El agua se desliza por su cara como un río caudaloso.
La lluvia torrencial la empapa de la cabeza a los pies, pero no podría importarle menos.
Un ligero humo sale todavía de las chamuscadas cabañas, aunque el fuego hace horas que se apagó.
Su aldea ha desaparecido, en tan solo unas horas, arrasada por las tropas del tirano que gobierna esas tierras.
Los cuerpos carbonizados de sus vecinos comienzan a fundirse con el barro y a desplazarse ladera abajo.
El ambiente frío que la envuelve es incapaz de apagar el fuego de la ira que siente en su interior.
Con decisión, se levanta del suelo y hace una reverencia en señal de respeto hacia los restos de lo que hasta hace unas horas había sido su hogar.

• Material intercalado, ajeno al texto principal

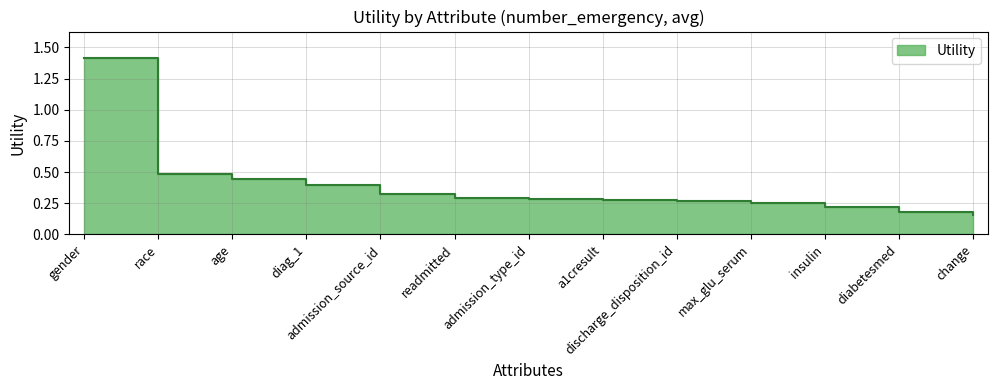

True or false: the data shows 0.2 at age.

False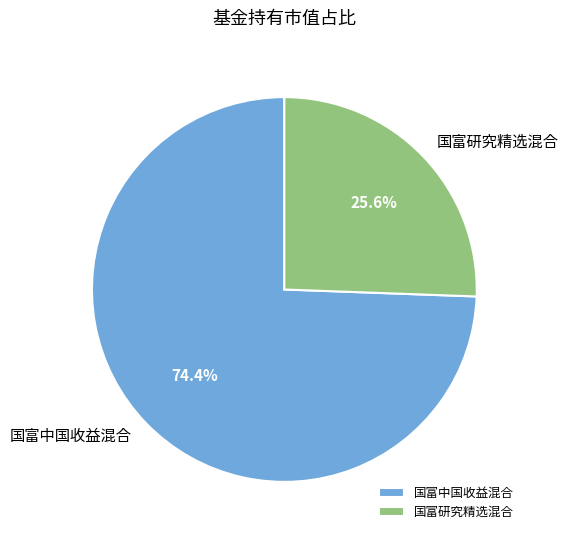

True or false: 国富研究精选混合 accounts for 38% of the total.

False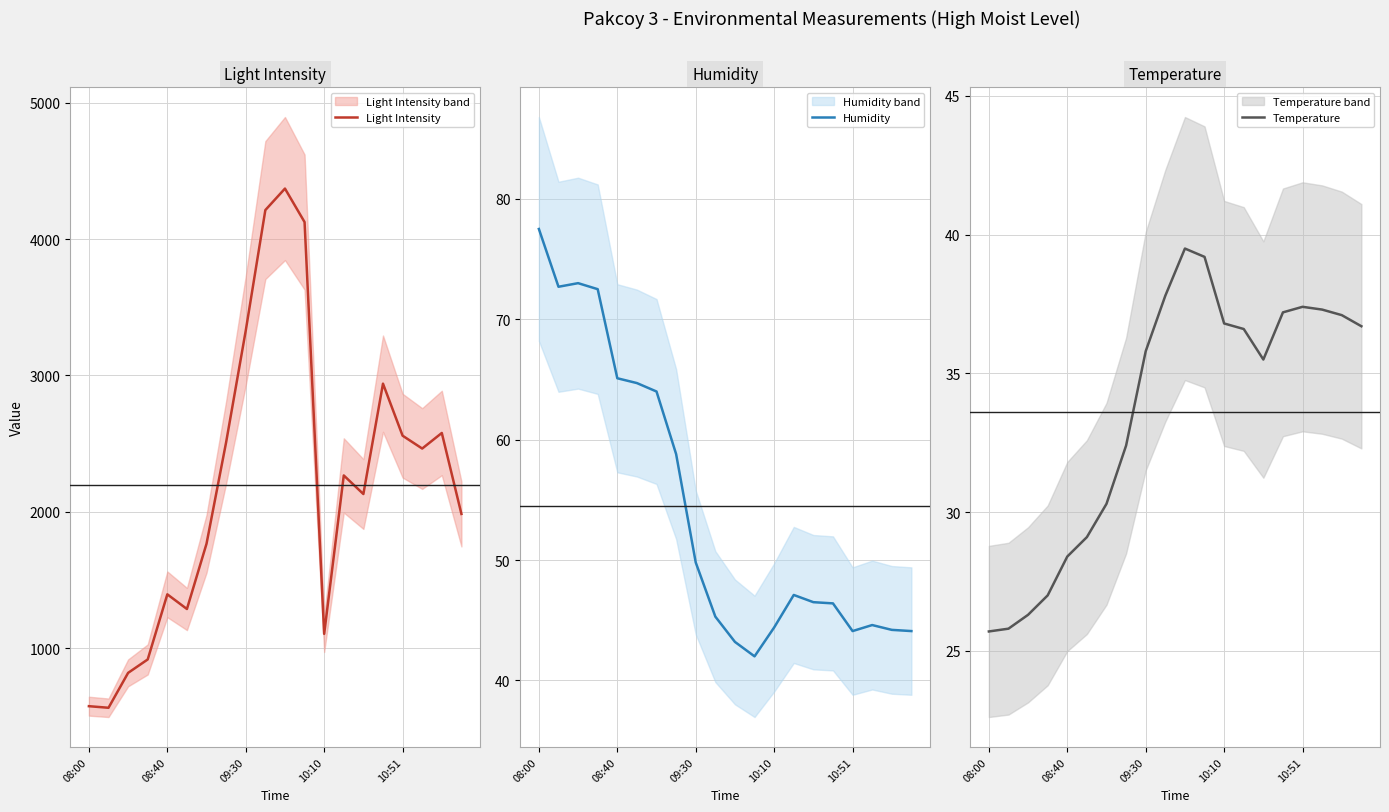

How many lines are shown in the chart?

3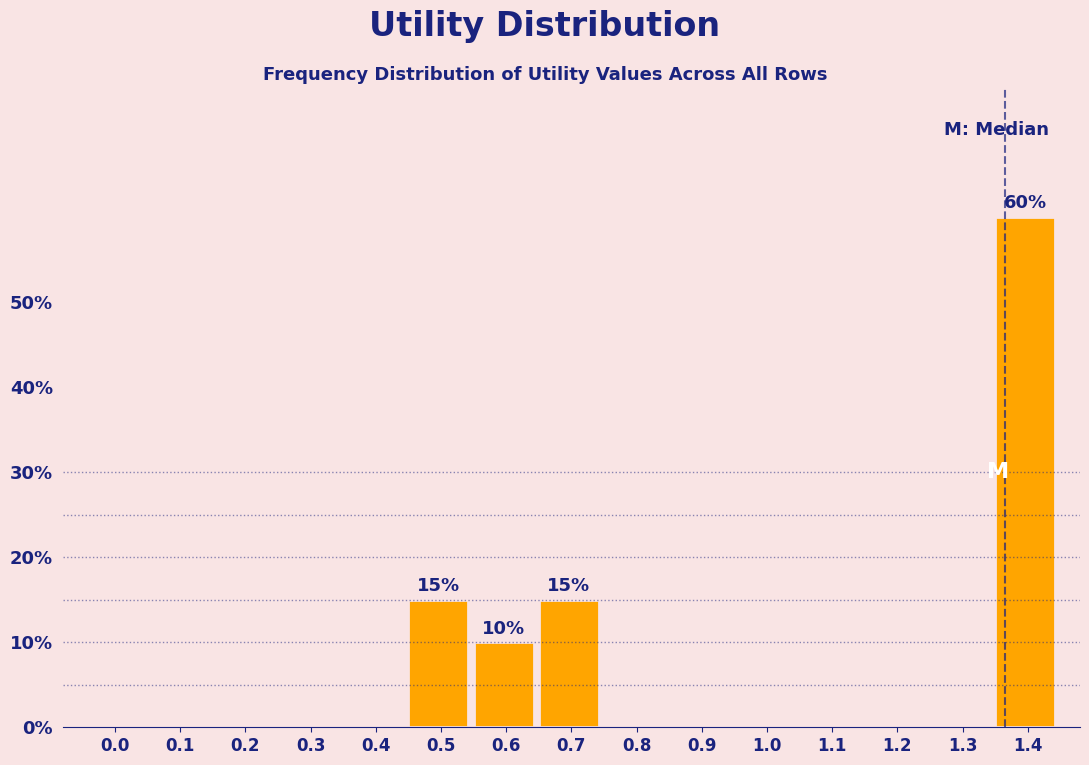

Reading right to left, list all the values displayed in this chart.

1.4=60	1.3=0	1.2=0	1.1=0	1.0=0	0.9=0	0.8=0	0.7=15	0.6=10	0.5=15	0.4=0	0.3=0	0.2=0	0.1=0	0.0=0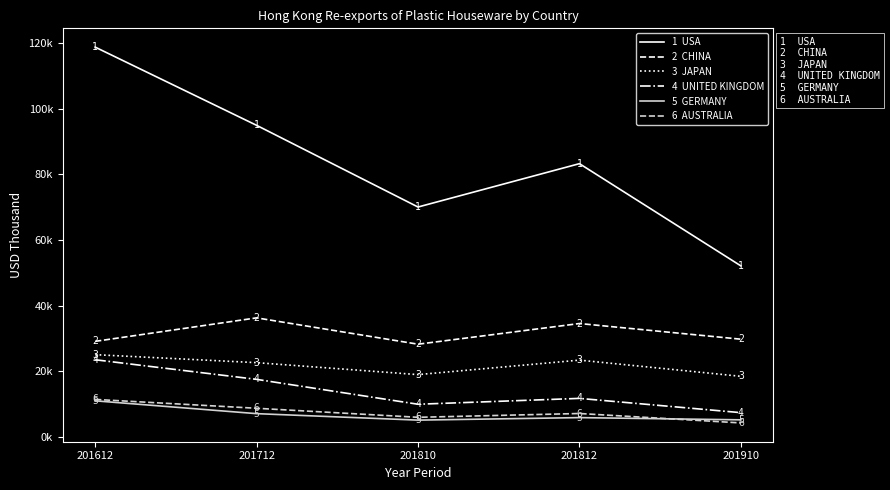

Is this an area chart (filled region under the line)?

No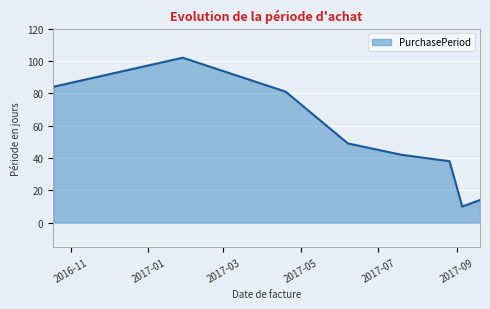

What is the difference between the maximum and minimum values?

92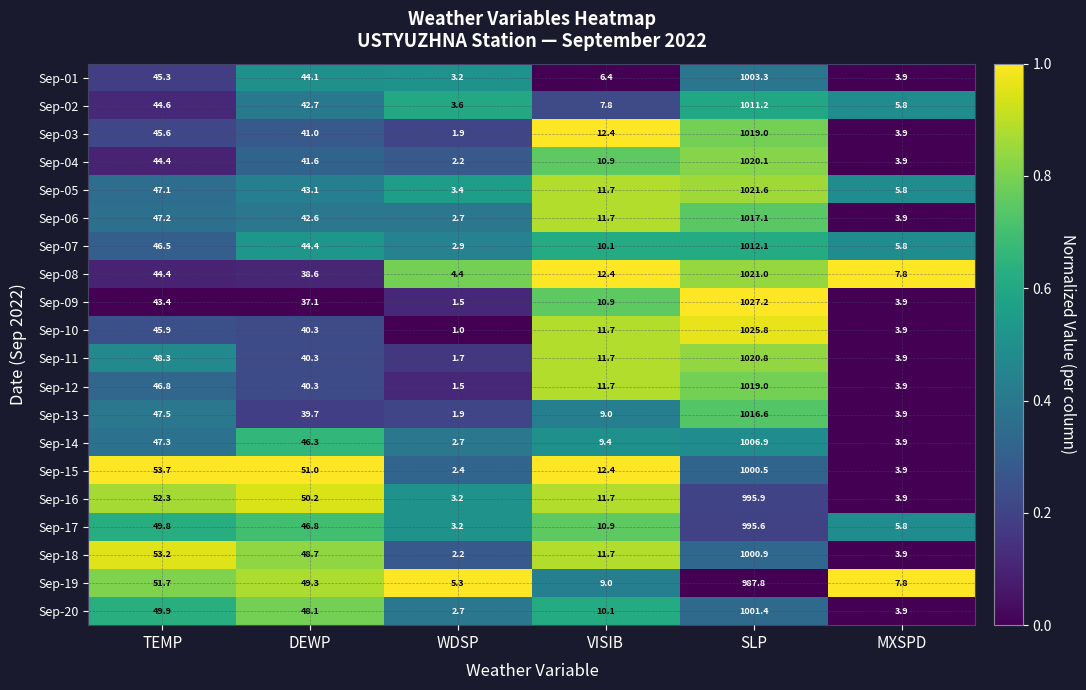

List the labels in order of Sep-04 value, largest first.

SLP, TEMP, DEWP, VISIB, MXSPD, WDSP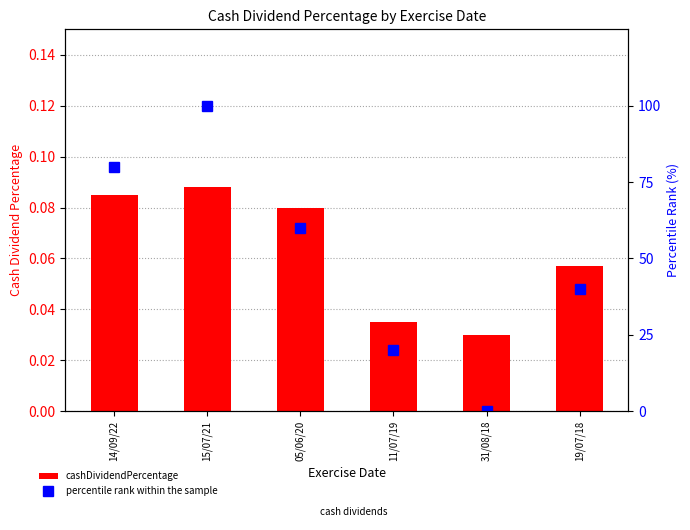

At which label does percentile rank within the sample first exceed 60?

14/09/22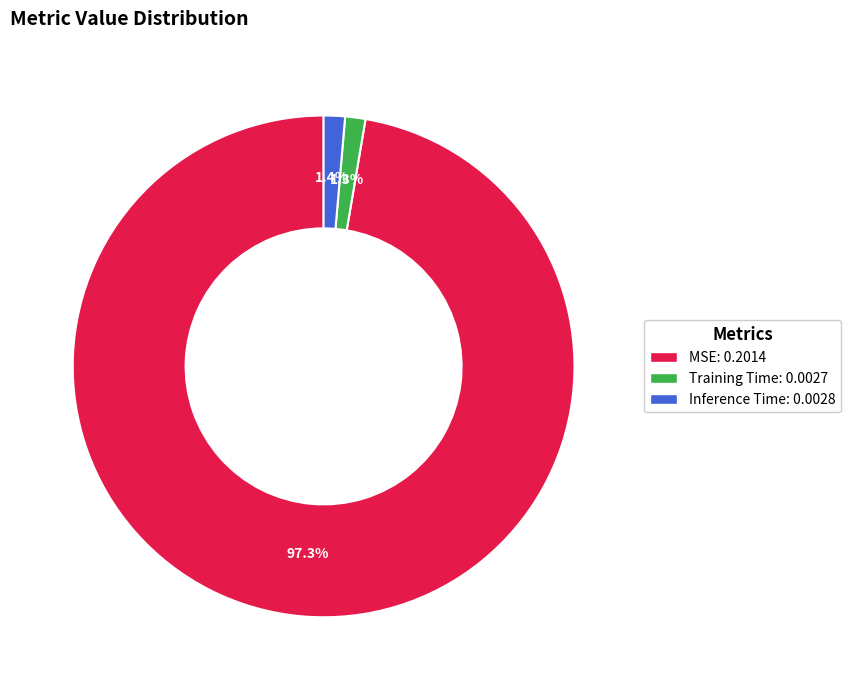

Count the number of slices in the pie.

3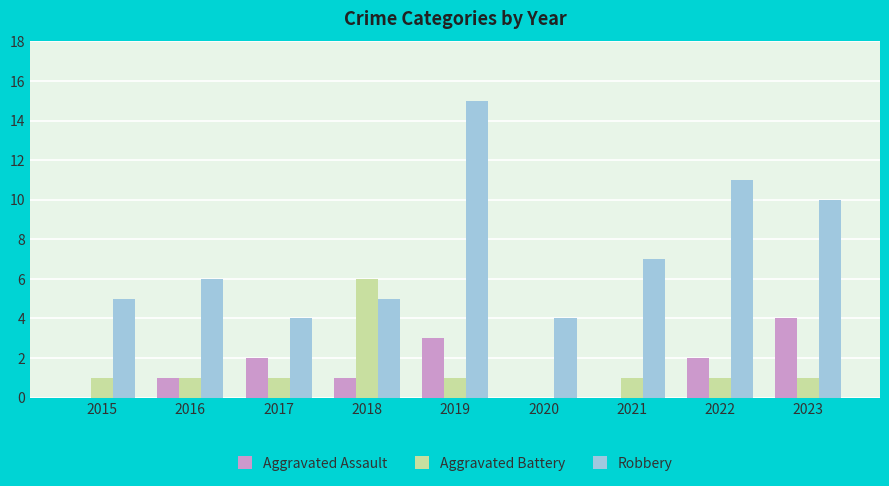

What is the approximate value of Aggravated Assault at 2018?

1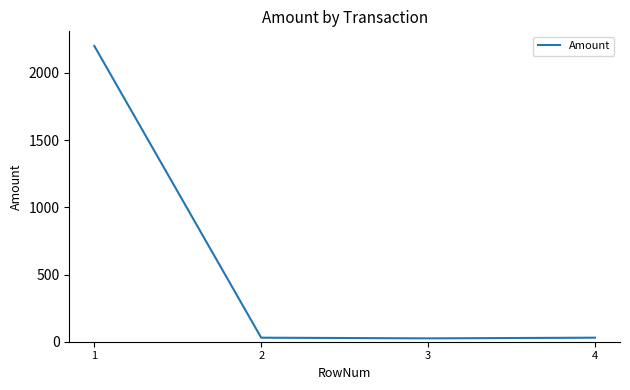

Is it true that the value at 1 is 2200?

True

Ese duque. Ese maldito duque. No tiene ni idea del error que acaba de cometer. Un error garrafal dirían los habitantes de la aldea si aún tuviesen aliento con el que hablar.
Porque no hay peor equivocación que dejar con vida a aquellos a los que se lo has arrebatado todo y ya no tienen nada que perder. Y ese apestoso noble está a punto de descubrir lo que una aldeana rota de dolor es capaz de hacer.